Item 2.02. Results of Operations and Financial Condition.

On November 16, 2022, Sysorex, Inc. (the "Company") issued a press release regarding its financial results for the quarter ended September 30, 2022. A copy of this press release is attached hereto as Exhibit 99.1 and incorporated herein by reference. The information contained in the website is not a part of this current report on Form 8-K.

The information included in this Current Report on Form 8-K, including Exhibit 99.1, shall not be deemed to be "filed" for purposes of Section 18 of the Securities Exchange Act of 1934, as amended (the "Exchange Act"), or otherwise subject to the liabilities of that section, nor shall such information be deemed incorporated by reference in any filing under the Securities Act of 1933, as amended, or the Exchange Act, except as shall be expressly set forth by specific reference in such a filing. The information set forth under this Item 7.01 shall not be deemed an admission as to the materiality of any information in this Current Report on Form 8-K that is required to be disclosed solely to satisfy the requirements of Regulation FD.




Item 8.01. Other Events.


As previously reported, on March 24, 2022, the Company executed Heads of Terms ("Heads of Terms") with Ostendo Technologies, Inc. ("Ostendo") which included certain binding and non-binding provisions. Pursuant to the Heads of Terms, the Company and Ostendo agreed to certain terms related to the Company's sale of its Ethereum mining assets and certain associated real property ("Assets") to Ostendo for Ostendo preferred stock. The parties agreed that the Assets to be sold would not include the Company's Ether funds generated prior to and held at Closing. The definitive terms of the sale of Assets were to be set forth in definitive transaction agreements to be executed by the parties. Additionally, pursuant to the Heads of Terms, the Company has agreed to make a non-refundable deposit of $1,600,000 ("Deposit") to be credited toward the purchase of an additional 166,667 shares of Ostendo's preferred stock.

The Company has in good faith worked with Ostendo to ensure all closing terms and closing conditions were mutually agreed upon, however, the parties have not entered into definitive transaction agreements and accordingly, it was determined in November 2022 that the Ostendo transaction will not proceed. Pursuant to the terms of the Heads of Terms, Ostendo is required to issue to the Company shares equal to the initial deposit made by the Company of $1,600,000. In November 2022, the Company received a certificate, dated November 14, 2022, for the shares, but the Company has not received confirmation that the Certificate of Designations for the preferred stock has been filed and accepted by the California Secretary of State.

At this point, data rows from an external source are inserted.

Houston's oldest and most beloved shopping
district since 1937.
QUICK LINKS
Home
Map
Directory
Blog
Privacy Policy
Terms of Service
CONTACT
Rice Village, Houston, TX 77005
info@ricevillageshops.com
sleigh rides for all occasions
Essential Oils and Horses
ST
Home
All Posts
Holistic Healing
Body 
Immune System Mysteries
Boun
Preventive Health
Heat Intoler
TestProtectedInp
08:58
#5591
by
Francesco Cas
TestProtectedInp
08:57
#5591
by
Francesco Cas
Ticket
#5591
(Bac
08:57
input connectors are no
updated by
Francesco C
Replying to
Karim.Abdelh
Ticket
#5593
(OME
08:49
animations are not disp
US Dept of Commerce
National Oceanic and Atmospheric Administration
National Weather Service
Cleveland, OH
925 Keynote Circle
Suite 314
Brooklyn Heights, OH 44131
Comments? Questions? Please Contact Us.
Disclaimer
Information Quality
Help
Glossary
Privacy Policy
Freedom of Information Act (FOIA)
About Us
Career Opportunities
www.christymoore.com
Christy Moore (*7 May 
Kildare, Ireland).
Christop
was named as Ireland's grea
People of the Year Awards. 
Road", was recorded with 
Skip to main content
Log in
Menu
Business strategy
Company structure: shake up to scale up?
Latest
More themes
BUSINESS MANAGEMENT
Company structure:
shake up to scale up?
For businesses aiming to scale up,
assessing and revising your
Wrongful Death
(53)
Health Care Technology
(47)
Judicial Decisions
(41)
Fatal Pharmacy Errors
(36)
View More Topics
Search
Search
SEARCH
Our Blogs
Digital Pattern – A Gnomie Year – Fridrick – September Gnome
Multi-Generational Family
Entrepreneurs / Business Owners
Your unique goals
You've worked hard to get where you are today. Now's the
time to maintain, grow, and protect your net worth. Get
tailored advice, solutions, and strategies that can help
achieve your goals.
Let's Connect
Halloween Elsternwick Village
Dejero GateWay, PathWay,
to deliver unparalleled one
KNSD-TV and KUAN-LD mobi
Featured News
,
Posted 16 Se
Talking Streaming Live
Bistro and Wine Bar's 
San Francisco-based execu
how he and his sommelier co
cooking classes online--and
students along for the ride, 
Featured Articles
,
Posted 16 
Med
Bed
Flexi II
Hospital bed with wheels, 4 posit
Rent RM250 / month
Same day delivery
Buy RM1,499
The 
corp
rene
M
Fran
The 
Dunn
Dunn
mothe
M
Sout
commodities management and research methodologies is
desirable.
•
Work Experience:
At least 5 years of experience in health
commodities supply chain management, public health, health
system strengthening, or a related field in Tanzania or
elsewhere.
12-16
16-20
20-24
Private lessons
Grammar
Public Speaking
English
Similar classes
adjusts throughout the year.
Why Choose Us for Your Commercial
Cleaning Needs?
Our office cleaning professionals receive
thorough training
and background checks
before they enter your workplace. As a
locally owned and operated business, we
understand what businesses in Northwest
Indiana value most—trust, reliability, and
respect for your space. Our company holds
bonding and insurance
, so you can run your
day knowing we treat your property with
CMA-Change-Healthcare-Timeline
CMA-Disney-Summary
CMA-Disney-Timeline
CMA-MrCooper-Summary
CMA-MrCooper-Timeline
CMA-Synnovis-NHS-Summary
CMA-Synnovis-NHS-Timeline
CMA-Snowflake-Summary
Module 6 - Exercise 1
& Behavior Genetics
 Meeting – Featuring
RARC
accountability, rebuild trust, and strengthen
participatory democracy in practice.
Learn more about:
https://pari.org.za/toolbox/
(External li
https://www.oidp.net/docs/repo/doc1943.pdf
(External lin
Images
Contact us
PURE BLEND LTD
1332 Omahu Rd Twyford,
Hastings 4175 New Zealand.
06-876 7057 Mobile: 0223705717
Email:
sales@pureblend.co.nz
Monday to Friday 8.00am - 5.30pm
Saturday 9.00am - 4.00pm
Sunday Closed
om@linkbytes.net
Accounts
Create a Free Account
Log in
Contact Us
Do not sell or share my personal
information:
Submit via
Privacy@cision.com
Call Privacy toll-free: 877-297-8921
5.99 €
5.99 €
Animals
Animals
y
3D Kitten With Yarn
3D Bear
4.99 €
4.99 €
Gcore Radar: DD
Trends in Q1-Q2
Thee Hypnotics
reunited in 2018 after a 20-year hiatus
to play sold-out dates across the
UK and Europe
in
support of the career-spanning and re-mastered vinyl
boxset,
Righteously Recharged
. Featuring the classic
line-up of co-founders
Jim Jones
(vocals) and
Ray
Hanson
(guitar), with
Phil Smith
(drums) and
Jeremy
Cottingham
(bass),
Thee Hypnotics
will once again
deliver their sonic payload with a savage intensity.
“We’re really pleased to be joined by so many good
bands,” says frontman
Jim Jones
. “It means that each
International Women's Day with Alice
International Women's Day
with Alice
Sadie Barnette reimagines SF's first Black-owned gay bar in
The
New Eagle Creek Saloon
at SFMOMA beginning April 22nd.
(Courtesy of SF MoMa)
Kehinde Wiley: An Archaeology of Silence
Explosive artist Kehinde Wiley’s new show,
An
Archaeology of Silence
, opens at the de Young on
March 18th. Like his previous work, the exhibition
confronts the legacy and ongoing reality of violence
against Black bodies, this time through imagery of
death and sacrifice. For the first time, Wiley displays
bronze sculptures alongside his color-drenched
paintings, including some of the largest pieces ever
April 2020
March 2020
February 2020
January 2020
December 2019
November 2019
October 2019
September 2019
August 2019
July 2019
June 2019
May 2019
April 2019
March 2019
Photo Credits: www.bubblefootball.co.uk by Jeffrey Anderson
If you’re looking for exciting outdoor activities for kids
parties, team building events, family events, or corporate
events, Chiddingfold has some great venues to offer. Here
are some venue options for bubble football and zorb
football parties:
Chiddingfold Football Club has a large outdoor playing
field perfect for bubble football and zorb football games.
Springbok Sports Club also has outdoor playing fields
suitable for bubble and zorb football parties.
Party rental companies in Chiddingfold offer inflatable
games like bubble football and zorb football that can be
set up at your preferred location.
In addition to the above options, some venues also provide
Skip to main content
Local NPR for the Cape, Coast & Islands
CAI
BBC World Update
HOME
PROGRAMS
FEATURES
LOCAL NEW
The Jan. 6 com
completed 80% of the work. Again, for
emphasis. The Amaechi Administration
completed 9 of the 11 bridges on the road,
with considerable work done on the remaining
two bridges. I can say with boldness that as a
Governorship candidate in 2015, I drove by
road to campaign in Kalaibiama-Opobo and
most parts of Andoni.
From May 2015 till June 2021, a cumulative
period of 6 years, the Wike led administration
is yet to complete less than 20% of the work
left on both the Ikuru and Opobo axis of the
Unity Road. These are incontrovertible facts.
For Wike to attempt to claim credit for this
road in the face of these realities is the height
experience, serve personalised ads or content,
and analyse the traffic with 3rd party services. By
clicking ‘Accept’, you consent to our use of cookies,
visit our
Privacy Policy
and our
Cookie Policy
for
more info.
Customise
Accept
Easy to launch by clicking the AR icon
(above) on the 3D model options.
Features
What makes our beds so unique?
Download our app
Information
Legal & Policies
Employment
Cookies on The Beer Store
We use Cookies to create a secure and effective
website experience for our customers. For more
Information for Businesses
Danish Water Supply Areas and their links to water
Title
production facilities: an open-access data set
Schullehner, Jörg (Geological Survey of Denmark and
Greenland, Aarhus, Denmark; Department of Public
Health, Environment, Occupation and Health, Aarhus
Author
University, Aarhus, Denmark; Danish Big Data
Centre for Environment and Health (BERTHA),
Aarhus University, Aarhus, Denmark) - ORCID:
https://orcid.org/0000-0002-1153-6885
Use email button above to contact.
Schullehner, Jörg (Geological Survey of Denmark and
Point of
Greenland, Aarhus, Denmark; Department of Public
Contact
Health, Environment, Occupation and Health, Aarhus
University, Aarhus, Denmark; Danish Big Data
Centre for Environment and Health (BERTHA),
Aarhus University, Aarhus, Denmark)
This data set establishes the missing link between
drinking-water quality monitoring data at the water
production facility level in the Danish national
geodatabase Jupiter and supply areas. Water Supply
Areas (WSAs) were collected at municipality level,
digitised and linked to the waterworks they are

Ostendo has indicated that it is expected this week.

If the Company receives this document and it is dated on or before November 14, 2022, then the preferred stock will have been validly issued as of that date. If it is dated after November 14, 2022, the certificate for the shares is invalid since it purports to issue something that did not exist at the time. Accordingly, the Company is unable to determine definitively whether it currently holds these shares or not.

Item 9.01. Financial Statements and Exhibits.





(d) Exhibits.



Exhibit No.   Description
99.1            Press release issued by the registrant on November 16, 2022.
104           Cover Page Interactive Data File (embedded within the Inline XBRL document).